面向小目标检测的并行高分辨率网络设计

doi:10.3778/j.issn.1002-8331.2203-0577

摘要/Abstract

摘要： 当前目标检测算法对小目标检测存在特征信息易丢失的问题，利用网络处理高分辨率特征图数据可以缓解，但存在语义信息不足和计算负担大的缺点。为弥补这些缺点，提出一种有效处理高分辨率特征图、多深度子网并行连接的特征提取网络。构建输入图像金字塔，搭建多深度分支子网并行连接的结构，使用浅层网络处理图像金字塔中高分辨率特征图，深层网络处理低分辨率特征图，多分支同时运行并在中间位置进行两次特征融合，充分结合高分辨率特征信息和低分辨率语义信息；使用融合因子构建对小目标针对性强的多尺度特征融合结构，增强对小目标检测能力；使用注意力机制进一步提高特征提取能力。

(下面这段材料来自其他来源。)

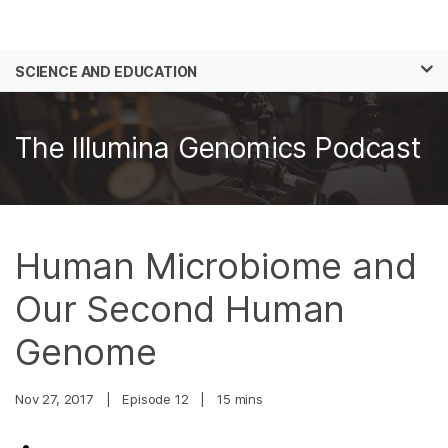
Products
×
See more relevant content. Choose your
SCIENCE AND EDUCATION
Solutions
primary area of interest:
Skip to content
Learn
Cancer Research
Clinical Oncology
The Illumina Genomics Podcast
Microbiology
Reproductive Health
Company
Agrigenomics
Genetic & Rare
Complex Disease
Diseases
Support
Human Microbiome and
Recommended Links
Our Second Human
Genome
Nov 27, 2017
|
Episode 12
|
15 mins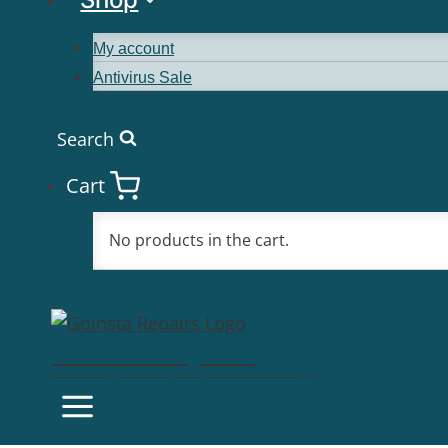
My account
Antivirus Sale
Search
Cart
No products in the cart.
Goinsta Repairs
Fast Computer Repairs, One Call Away!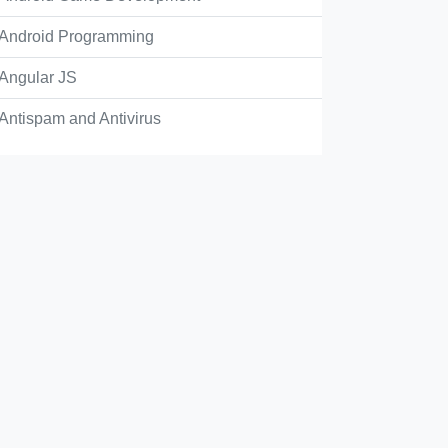
Android Programming
s, they are enabled by default
Angular JS
Antispam and Antivirus
, you don't have access to enable them
s, they could be turned on via API
Check Answer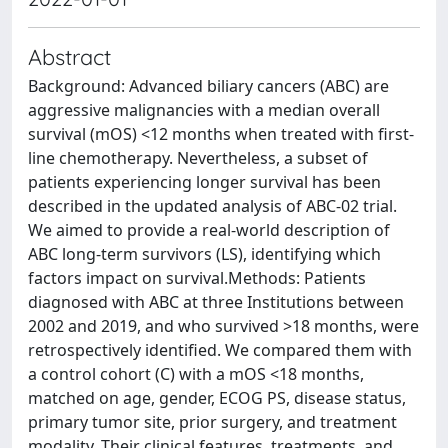
Abstract
Background: Advanced biliary cancers (ABC) are
aggressive malignancies with a median overall
survival (mOS) <12 months when treated with first-
line chemotherapy. Nevertheless, a subset of
patients experiencing longer survival has been
described in the updated analysis of ABC-02 trial.
We aimed to provide a real-world description of
ABC long-term survivors (LS), identifying which
factors impact on survival.Methods: Patients
diagnosed with ABC at three Institutions between
2002 and 2019, and who survived >18 months, were
retrospectively identified. We compared them with
a control cohort (C) with a mOS <18 months,
matched on age, gender, ECOG PS, disease status,
primary tumor site, prior surgery, and treatment
modality. Their clinical features, treatments, and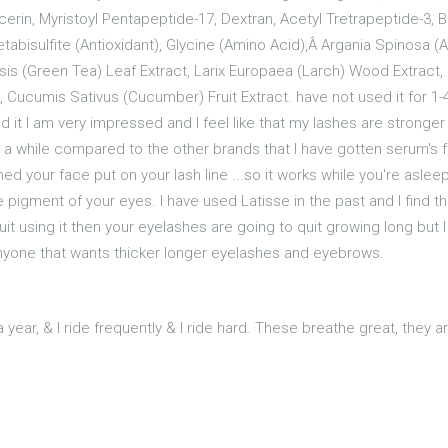
erin, Myristoyl Pentapeptide-17, Dextran, Acetyl Tretrapeptide-3, B
Metabisulfite (Antioxidant), Glycine (Amino Acid),Â Argania Spinosa 
nsis (Green Tea) Leaf Extract, Larix Europaea (Larch) Wood Extract, 
, Cucumis Sativus (Cucumber) Fruit Extract. have not used it for 
ed it I am very impressed and I feel like that my lashes are stronger 
t a while compared to the other brands that I have gotten serum's f
shed your face put on your lash line ...so it works while you're asl
pigment of your eyes. I have used Latisse in the past and I find th
it using it then your eyelashes are going to quit growing long but I t
nyone that wants thicker longer eyelashes and eyebrows.
year, & I ride frequently & I ride hard. These breathe great, they 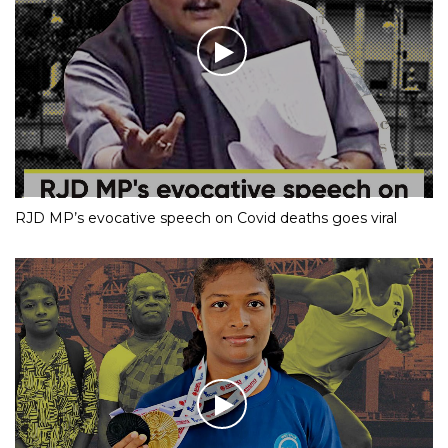
RJD MP’s evocative speech on Covid deaths goes viral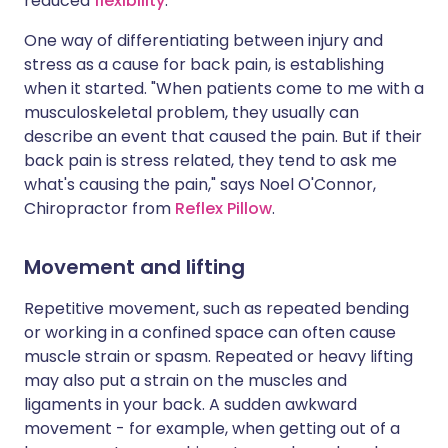
reduced
flexibility
.
One way of differentiating between injury and
stress as a cause for back pain, is establishing
when it started. "When patients come to me with a
musculoskeletal problem, they usually can
describe an event that caused the pain. But if their
back pain is stress related, they tend to ask me
what's causing the pain," says Noel O'Connor,
Chiropractor from
Reflex Pillow
.
Movement and lifting
Repetitive movement, such as repeated bending
or working in a confined space can often cause
muscle strain or spasm. Repeated or heavy lifting
may also put a strain on the muscles and
ligaments in your back. A sudden awkward
movement - for example, when getting out of a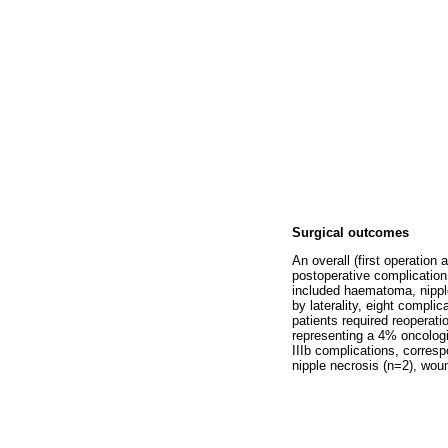
Surgical outcomes
An overall (first operation
postoperative complication
included haematoma, nipple
by laterality, eight compli
patients required reoperat
representing a 4% oncologi
IIIb complications, corresp
nipple necrosis (n=2), wou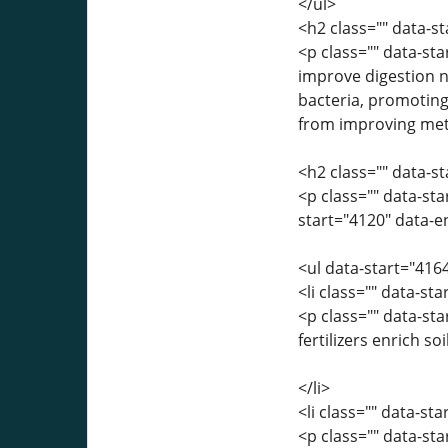
</ul>
<h2 class="" data-
<p class="" data-sta
improve digestion na
bacteria, promotin
from improving me
<h2 class="" data-s
<p class="" data-sta
start="4120" data-e
<ul data-start="416
<li class="" data-st
<p class="" data-st
fertilizers enrich s
</li>
<li class="" data-st
<p class="" data-st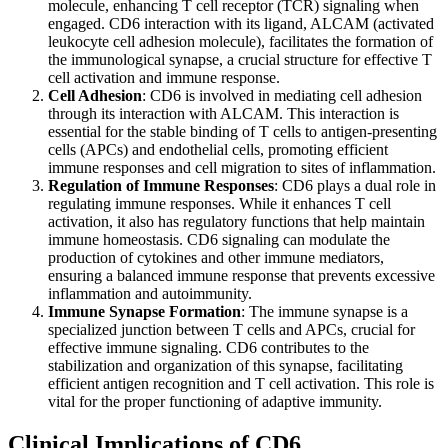
molecule, enhancing T cell receptor (TCR) signaling when
engaged. CD6 interaction with its ligand, ALCAM (activated
leukocyte cell adhesion molecule), facilitates the formation of
the immunological synapse, a crucial structure for effective T
cell activation and immune response.
Cell Adhesion
: CD6 is involved in mediating cell adhesion
through its interaction with ALCAM. This interaction is
essential for the stable binding of T cells to antigen-presenting
cells (APCs) and endothelial cells, promoting efficient
immune responses and cell migration to sites of inflammation.
Regulation of Immune Responses
: CD6 plays a dual role in
regulating immune responses. While it enhances T cell
activation, it also has regulatory functions that help maintain
immune homeostasis. CD6 signaling can modulate the
production of cytokines and other immune mediators,
ensuring a balanced immune response that prevents excessive
inflammation and autoimmunity.
Immune Synapse Formation
: The immune synapse is a
specialized junction between T cells and APCs, crucial for
effective immune signaling. CD6 contributes to the
stabilization and organization of this synapse, facilitating
efficient antigen recognition and T cell activation. This role is
vital for the proper functioning of adaptive immunity.
Clinical Implications of CD6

在公开数据集AI-TOD上进行实验表明，所设计的特征提取网络相较于其他常用特征提取网络对小目标的检测能力更强，在two-stage经典模型Faster-RCNN、one-stage经典模型SSD、YOLOv3以及anchor-free经典模型CenterNet上替换上原主干网络，检测平均精度mAP与原来相比分别提升了2.7、3.4、3.3、1.7个百分点，证明了所提网络结构的适用性和有效性。

关键词: 小目标检测, 特征提取, 多尺度, 上下文信息, 注意力机制

Abstract: The current object detection algorithm has the problem of easy loss of feature information for small object detection, which can be alleviated by using the network to process high-resolution feature map data, but it has the shortcomings of insufficient semantic information and large computational burden. To remedy these shortcomings, this paper proposes a feature extraction network that effectively handles high-resolution feature maps and parallel connections of multiple depth subnetworks. This paper constructs an input image pyramid, builds a parallel connection structure of multi-depth branch subnets, uses a shallow network to process high-resolution feature maps in the image pyramid, and uses a deep network to process low-resolution feature maps, multi-branch runs at the same time and performs two feature fusions in the middle position, fully combining high-resolution feature information and low-resolution semantic information. Using the fusion factor to build a multi-scale feature fusion structure that is highly targeted to small targets to enhance the detection ability of small targets. Using attention mechanism to further improve feature extraction ability. Experiments on the public dataset AI-TOD show that the designed feature extraction network has stronger detection ability for small targets than other commonly used feature extraction networks. Replacing the original backbone network on the two-stage classic model Faster-RCNN, the one-stage classic model SSD, YOLOv3 and the anchor-free classic model CenterNet. Compared with the original, the average detection accuracy of mAP is increased by 2.7, 3.4, 3.3 and 1.7 percentage points respectively, which proves the applicability and effectiveness of the proposed network structure.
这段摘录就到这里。